╔══
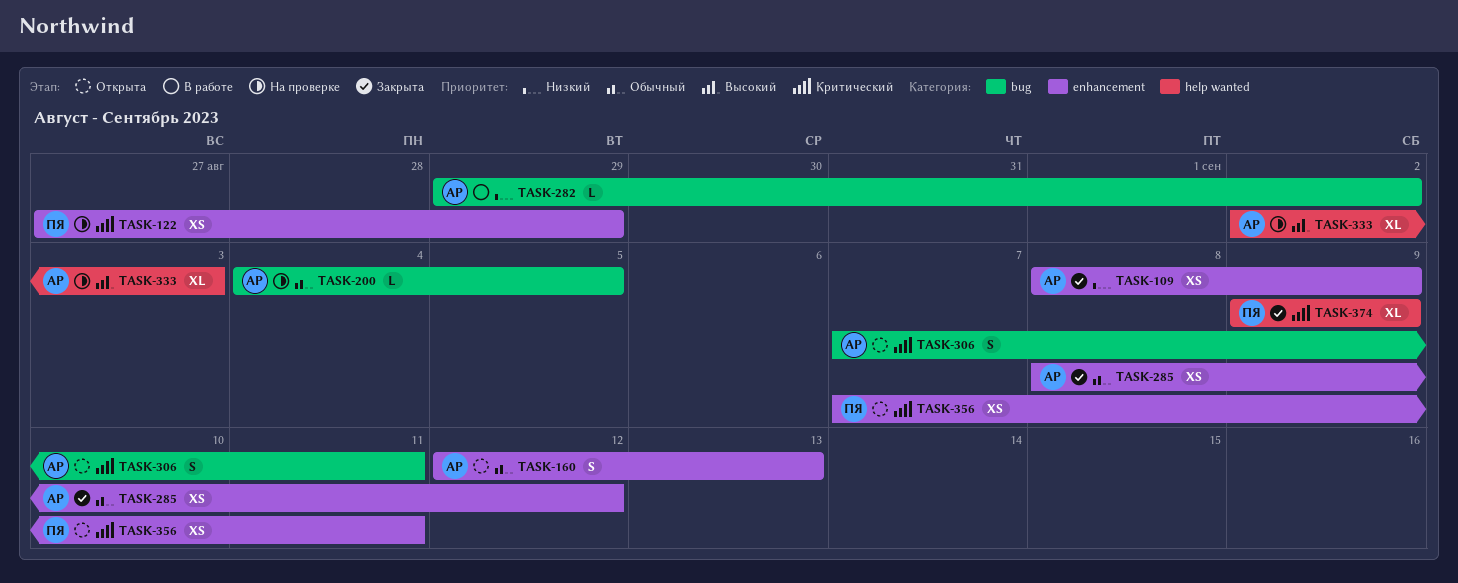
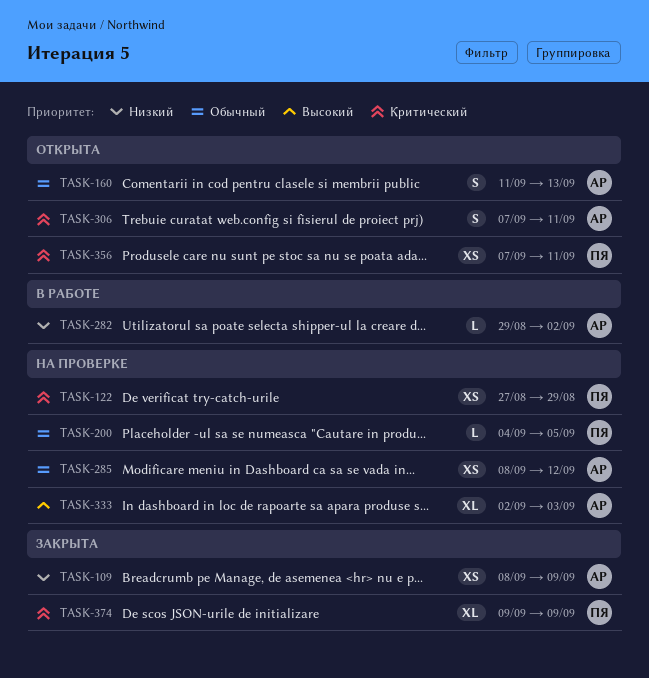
TASK-160, start: Sep 12 -> Sep 11
TASK-200, owner: АР -> ПЯ
TASK-285, status: Закрыта -> На проверке

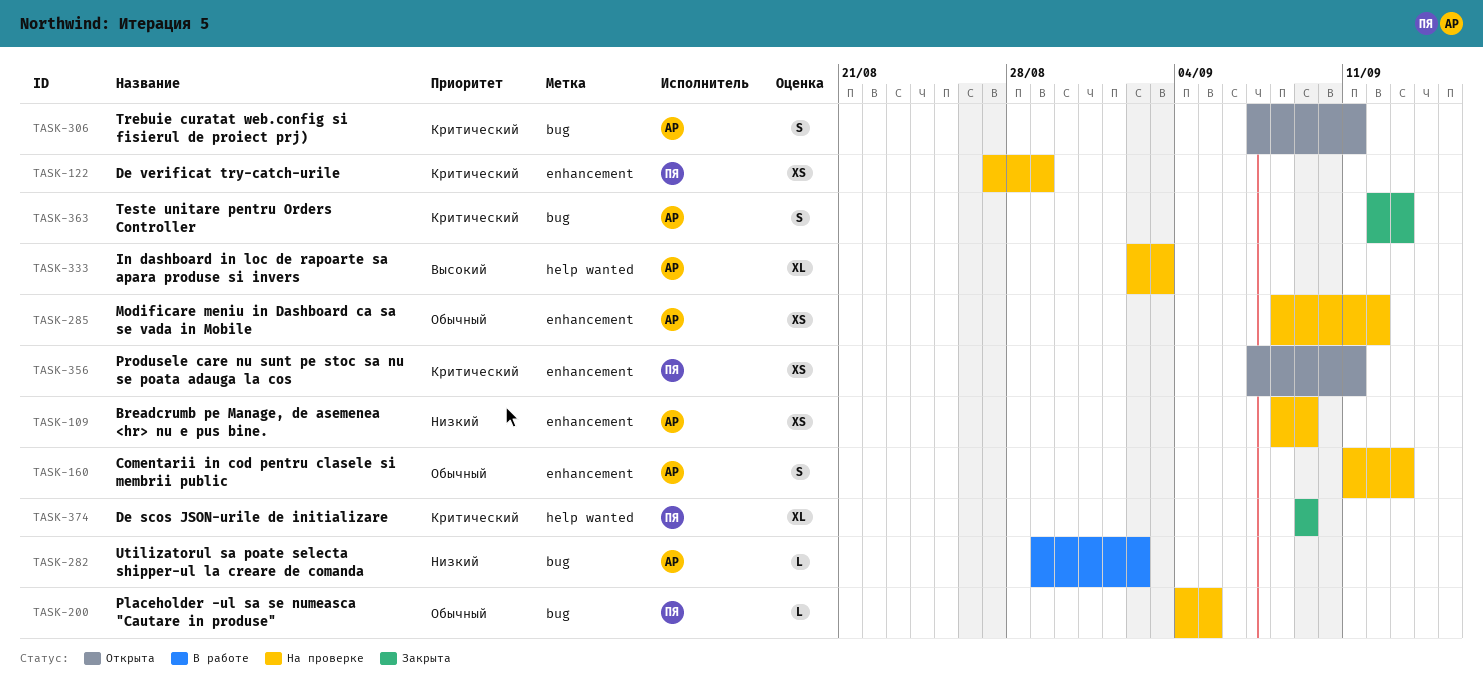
TASK-109, status: Закрыта -> На проверке
TASK-160, status: Открыта -> На проверке
TASK-363: none -> present

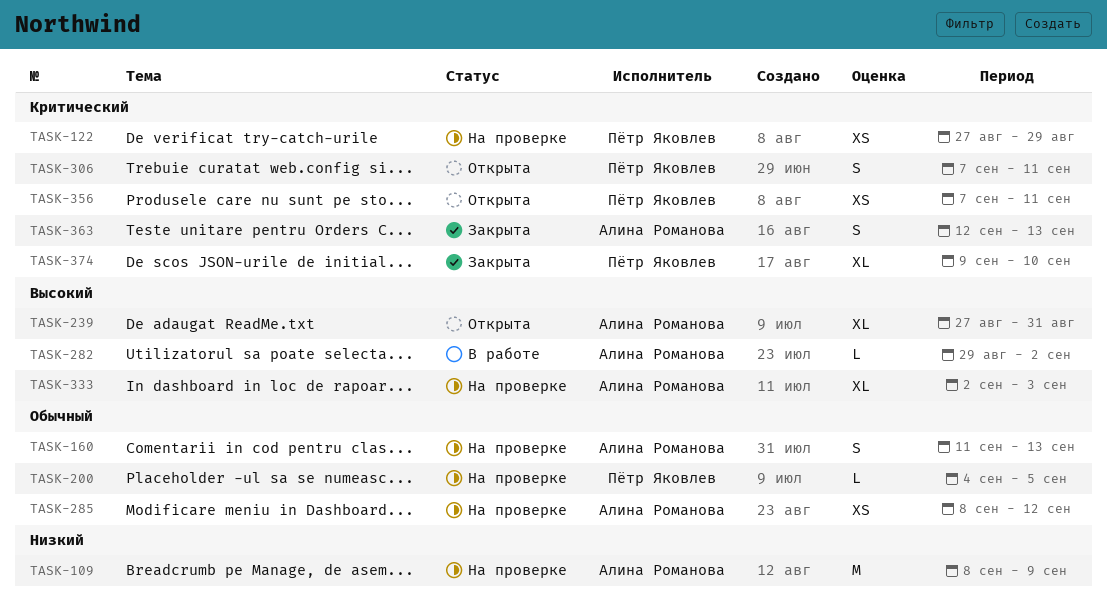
TASK-109, estimate: XS -> M
TASK-239: none -> present
TASK-282, priority: Низкий -> Высокий
TASK-306, owner: Алина Романова -> Пётр Яковлев
TASK-374, due: Sep 9 -> Sep 10

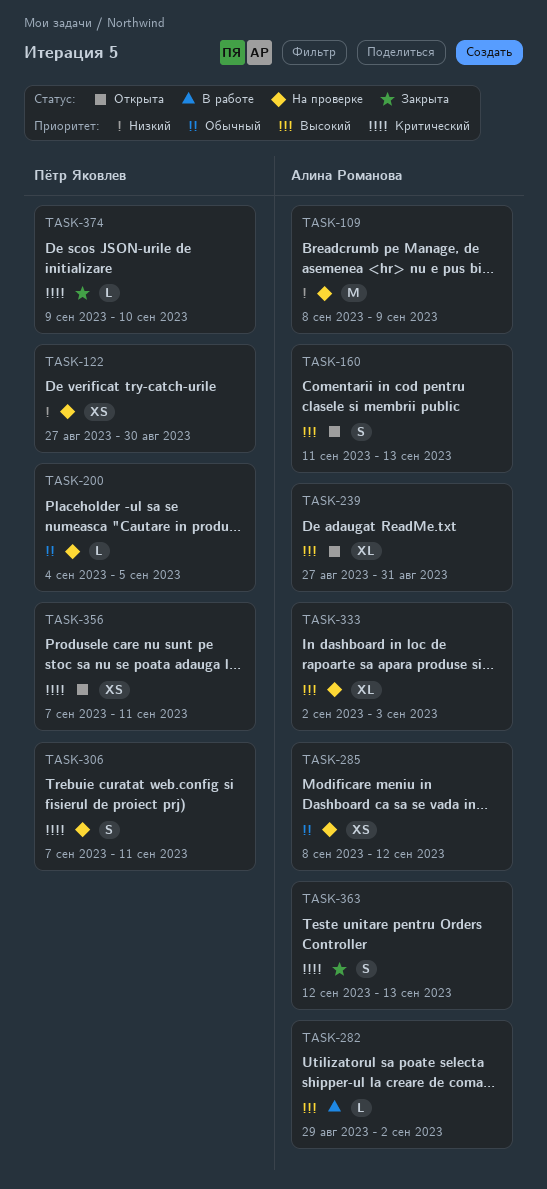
TASK-122, priority: Критический -> Низкий
TASK-122, due: Aug 29 -> Aug 30
TASK-160, status: На проверке -> Открыта
TASK-160, priority: Обычный -> Высокий
TASK-306, status: Открыта -> На проверке
TASK-374, estimate: XL -> L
╚══
- **What the task asks**
The response should reproduce all the material above exactly and leave out its pictures.

- **Result of the exercise**
TASK-160, start: Sep 12 -> Sep 11
TASK-200, owner: АР -> ПЯ
TASK-285, status: Закрыта -> На проверке

TASK-109, status: Закрыта -> На проверке
TASK-160, status: Открыта -> На проверке
TASK-363: none -> present

TASK-109, estimate: XS -> M
TASK-239: none -> present
TASK-282, priority: Низкий -> Высокий
TASK-306, owner: Алина Романова -> Пётр Яковлев
TASK-374, due: Sep 9 -> Sep 10

TASK-122, priority: Критический -> Низкий
TASK-122, due: Aug 29 -> Aug 30
TASK-160, status: На проверке -> Открыта
TASK-160, priority: Обычный -> Высокий
TASK-306, status: Открыта -> На проверке
TASK-374, estimate: XL -> L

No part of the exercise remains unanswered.